Earlier in the year while visiting the FIFA President, the Brazilian President’s key message appeared to be that the country was prepared to use the power of football to tackle key matters and leave an important social legacy,
She must be hoping that revenue from the FIFA World Cup stays in Brazil. That such events make money is not open to question, but where it goes and how it is used is still unclear. Most tournaments have done well to cover the costs of hosting the tournament but rarely do they make a country rich.
But does hosting a World Cup make a nation happier? Apparently it does. Economists have taken the European Commissions happiness data for 12 countries over a 25-year period and checked whether it correlated with sports tournaments. They concluded that while people did not necessarily become happier when the national team did well, the country that hosted a football tournament reported increased happiness among its population.

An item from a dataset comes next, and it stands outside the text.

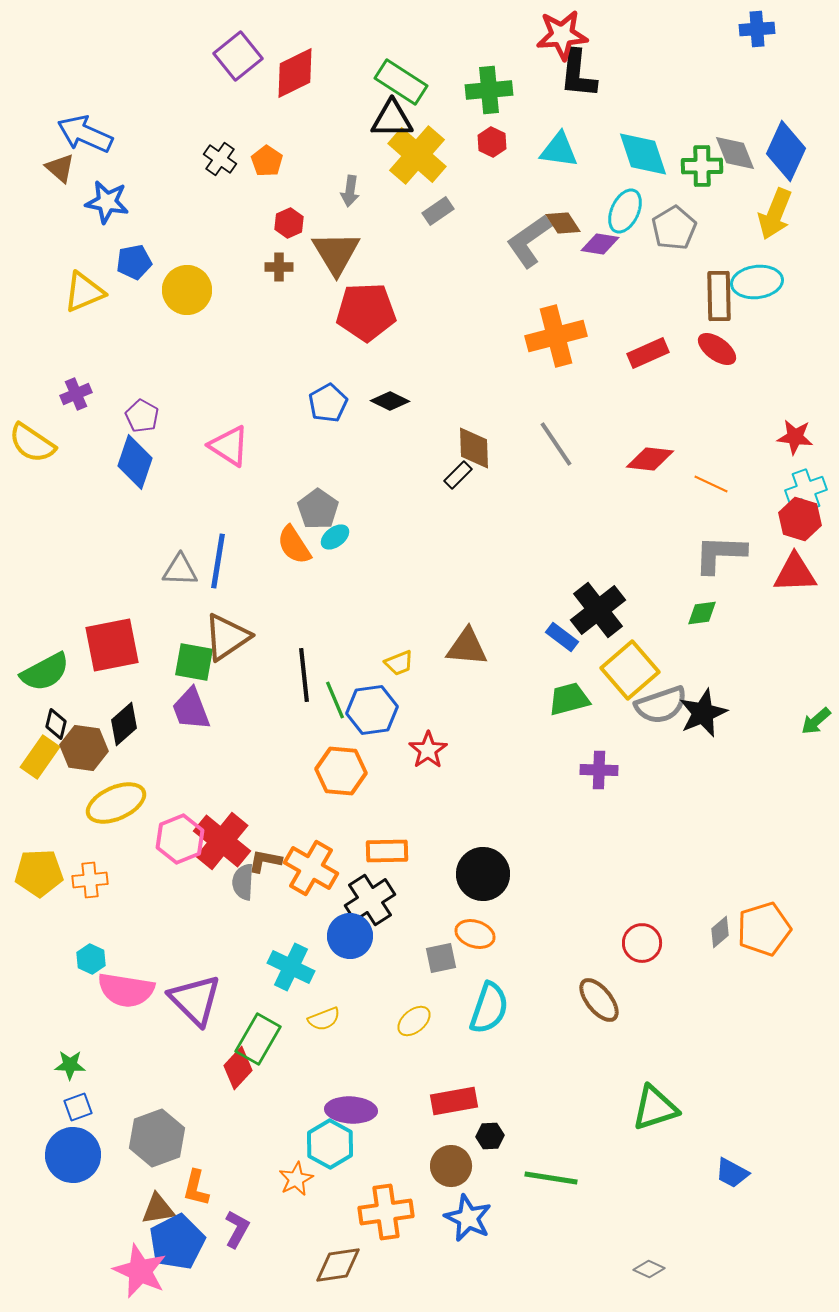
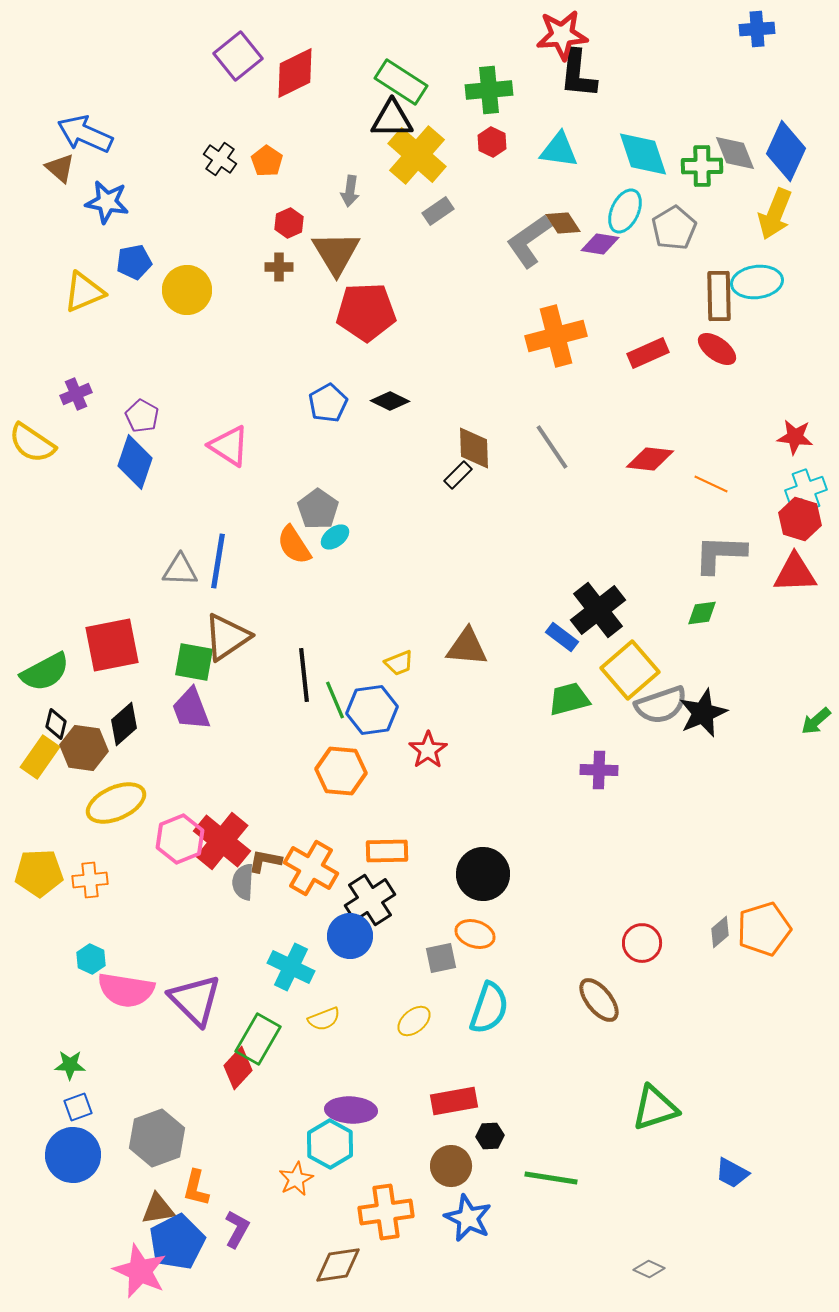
gray line at (556, 444): moved 4 px left, 3 px down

If it turns out that if hosting the FIFA World Cup does not make Brazil rich then President Rouseff may at least hope the electorate may be happier, which will be key going into a general election in October.
Football Saving Lives
There is at least one other reason that hosting the World Cup might be welcomed. Hosting major football tournaments would appear to assist with social cohesion.
Compared with the month when a national team is playing in a world cup tournament with the same month when it is not, fewer people die and suicide rates tend to be lower for both men and women. According to Kuper and Symanski’s 2014 account of football fandom, this holds true for Austria, Czech Republic, Denmark, France, Germany, Greece, Ireland, Netherlands, Norway, Spain, Sweden and Switzerland.
Some 130 years after two Scots, Charles Miller and Thomas Donohoe, kick-started a football revolution in Brazil, the current government must be hoping that the 2014 FIFA World Cup does not stoke up further turbulence.
The administration will be hoping not only that the revenue from the FIFA World Cup stays in country but that Brazil ends up happier as a result of the efforts of its national football team.
And who says politics and sport don’t mix? Former US President Bill Clinton once said that football has done more to help world poverty than almost anything. Whether this is right or wrong many people in Brazil need football to work on their behalf as a resource of hope and not just temporary happiness.